EXERCISE: Convert the data from the line containing "scientific name: Minuria leptophylla" through the line containing "state / province: Northern Territory", both included, into a JSON list of strings with one string per line and blank lines omitted.
## BEGIN LISTING
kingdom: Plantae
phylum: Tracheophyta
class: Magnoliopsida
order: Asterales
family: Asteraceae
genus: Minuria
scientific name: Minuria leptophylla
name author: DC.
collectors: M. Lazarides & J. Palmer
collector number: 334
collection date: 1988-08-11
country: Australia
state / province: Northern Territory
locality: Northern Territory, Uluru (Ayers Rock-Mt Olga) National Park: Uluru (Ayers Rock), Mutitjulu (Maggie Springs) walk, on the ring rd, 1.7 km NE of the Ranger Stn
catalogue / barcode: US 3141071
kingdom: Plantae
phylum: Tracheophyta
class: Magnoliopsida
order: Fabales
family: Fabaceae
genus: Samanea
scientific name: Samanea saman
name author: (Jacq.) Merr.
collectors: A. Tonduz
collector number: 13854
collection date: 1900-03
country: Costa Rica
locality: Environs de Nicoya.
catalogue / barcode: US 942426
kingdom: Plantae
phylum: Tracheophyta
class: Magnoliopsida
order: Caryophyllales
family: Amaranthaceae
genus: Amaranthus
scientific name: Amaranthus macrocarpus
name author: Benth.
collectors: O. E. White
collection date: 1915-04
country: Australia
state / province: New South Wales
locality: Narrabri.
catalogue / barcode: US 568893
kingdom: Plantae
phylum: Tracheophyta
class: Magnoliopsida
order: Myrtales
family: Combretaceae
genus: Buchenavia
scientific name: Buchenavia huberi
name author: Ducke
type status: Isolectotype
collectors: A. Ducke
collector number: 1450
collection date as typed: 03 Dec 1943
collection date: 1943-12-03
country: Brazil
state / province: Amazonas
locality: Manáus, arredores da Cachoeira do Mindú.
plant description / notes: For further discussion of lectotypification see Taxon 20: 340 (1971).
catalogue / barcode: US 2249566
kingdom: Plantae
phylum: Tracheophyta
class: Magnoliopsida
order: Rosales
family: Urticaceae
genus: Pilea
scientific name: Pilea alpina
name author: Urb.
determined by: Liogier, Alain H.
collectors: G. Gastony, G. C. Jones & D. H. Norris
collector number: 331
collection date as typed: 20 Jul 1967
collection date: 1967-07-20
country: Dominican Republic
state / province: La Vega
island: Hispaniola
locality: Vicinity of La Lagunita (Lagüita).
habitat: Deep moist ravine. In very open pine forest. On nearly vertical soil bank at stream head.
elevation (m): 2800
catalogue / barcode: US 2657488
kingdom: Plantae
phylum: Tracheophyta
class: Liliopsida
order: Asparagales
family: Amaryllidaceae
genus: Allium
## END LISTING
SOLUTION TO THE EXERCISE:
[
  "scientific name: Minuria leptophylla",
  "name author: DC.",
  "collectors: M. Lazarides & J. Palmer",
  "collector number: 334",
  "collection date: 1988-08-11",
  "country: Australia",
  "state / province: Northern Territory"
]